Data: A Critical Defence in Pandemic Response

Epidemiologist and CanWaCH CEO, Dr. Helen Scott, follows the data and shows how it is used to help combat a pandemic

The COVID-19 pandemic exemplifies why tracking and gathering reliable data — that can be analyzed and applied to make decisions — is imperative in public health.

Public health officials’ pandemic toolbox includes public awareness, social distancing, personal hygiene, and containment through quarantine of those potentially exposed to the virus. Yet an equally important tool of defence during a pandemic is a reliable system for communities to quickly report accurate data about the outbreak so that provincial and federal officials can rapidly identify and implement the most effective interventions.

The Data Pathway

National surveillance is a critical mitigation measure. Initially, surveillance systems rapidly detect cases and assess community transmission. Traditional public health approaches rely on some detective work, including tracing and tracking individuals who have been in close contact with an infected individual. Scientists can track small changes in the virus’ genetic code as it spreads from person to person. These changes act like genetic fingerprints of the virus, helping researchers to chart its movements in near real time.

Early on in an outbreak, when all community-based transmissions can be traced back to an individual — called patient zero — that is a good sign that the virus is well contained. Once the virus is spreading without a clear link to the source of the disease, tracking patient zero becomes less useful for containment purposes and enhanced surveillance measures and multiple surveillance mechanisms will ensure broad coverage to identify chains of transmission.

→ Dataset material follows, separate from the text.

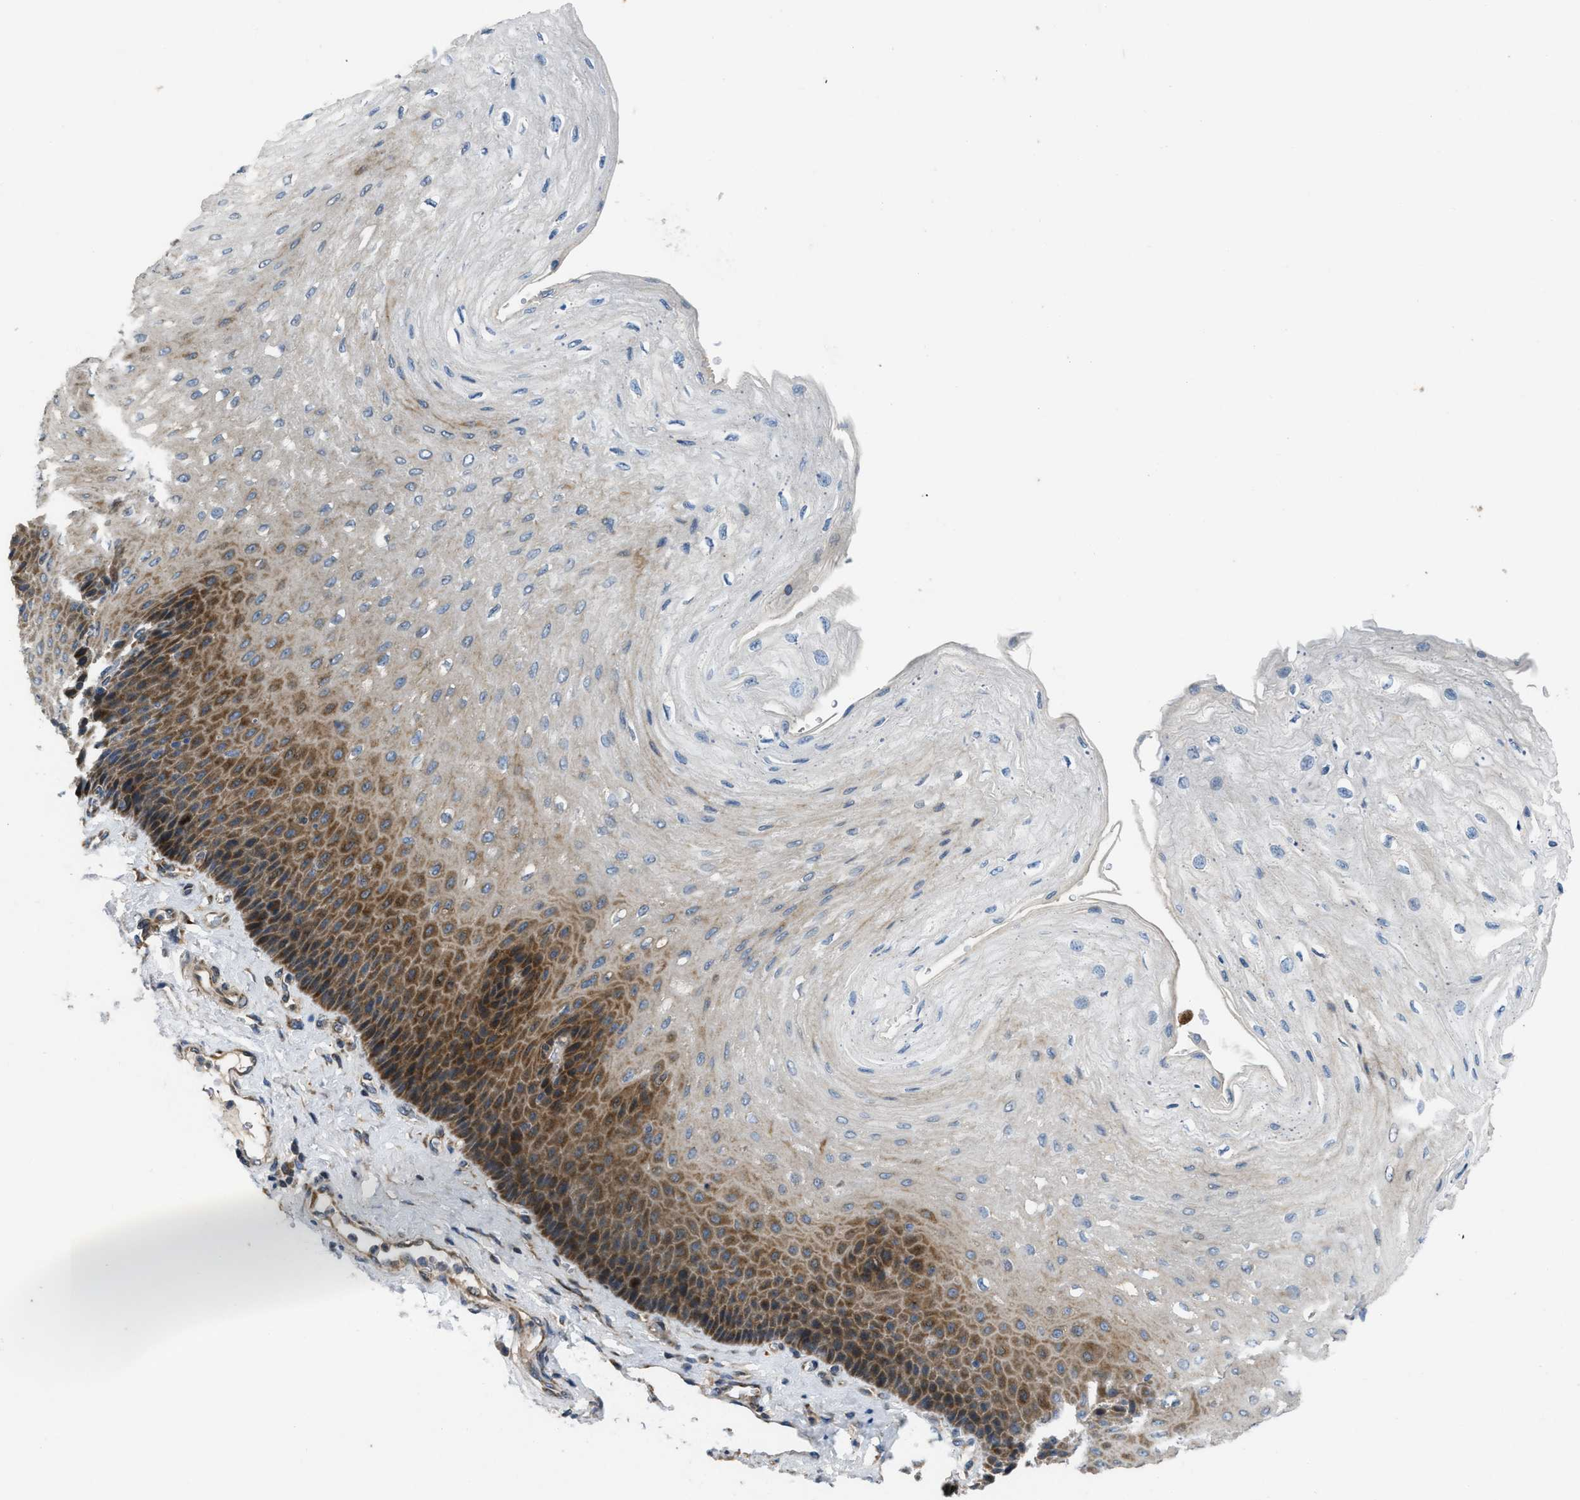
{"staining": {"intensity": "moderate", "quantity": ">75%", "location": "cytoplasmic/membranous"}, "tissue": "esophagus", "cell_type": "Squamous epithelial cells", "image_type": "normal", "snomed": [{"axis": "morphology", "description": "Normal tissue, NOS"}, {"axis": "topography", "description": "Esophagus"}], "caption": "High-power microscopy captured an immunohistochemistry (IHC) micrograph of normal esophagus, revealing moderate cytoplasmic/membranous staining in about >75% of squamous epithelial cells.", "gene": "TMEM150A", "patient": {"sex": "female", "age": 72}}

As an epidemic expands, surveillance monitors the intensity, geographical spread, and the impact of the epidemic on the population and healthcare systems. Robust surveillance measures include a case database that is accurate, transparent, and accessible to decision makers. Ideally, governments also have access to lists of trained personnel, from local leaders to global experts, who can advise on actions, as well as lists of supplies to be stockpiled or redirected in emergency. 

Supplementing the surveillance, mathematical modeling can project how a disease might progress. Models are like a weather forecast: researchers use mathematical equations to project disease outcomes, taking into consideration uncertainties and incomplete data. The debate in approach in the United Kingdom over the past week has seen scientists call for the government to share the models upon which they are driving their decisions. Mathematical models are not crystal balls – with a wide range of estimates, these models can seem like guesswork – but they are an important tool to help make decisions based on the available evidence. 

Reliable and valid data is essential across the global health ecosystem, whether in response to a pandemic or towards accountability in global women and children’s health programming. 

Gathering, applying and using data to drive decision-making is foundational to CanWaCH’s work. While the context for our work may not seem as urgent, the numbers remain staggering. Globally, every two minutes one woman dies from pregnancy or childbirth complications. And every day 15,000 children die of preventable causes around the world.

The collective work of our partnership to improve global health and gender equality requires timely, reliable, and accessible health information and data to better track progress, to reveal inequities through more disaggregated data, and to focus on improving information for better results. 

The COVID-19 pandemic has brought the need for good data into our living rooms as we follow the daily numbers and reports. And, it illustrates why CanWaCH and our members continue to take steps to get better at measuring results, tracking resources and reporting progress.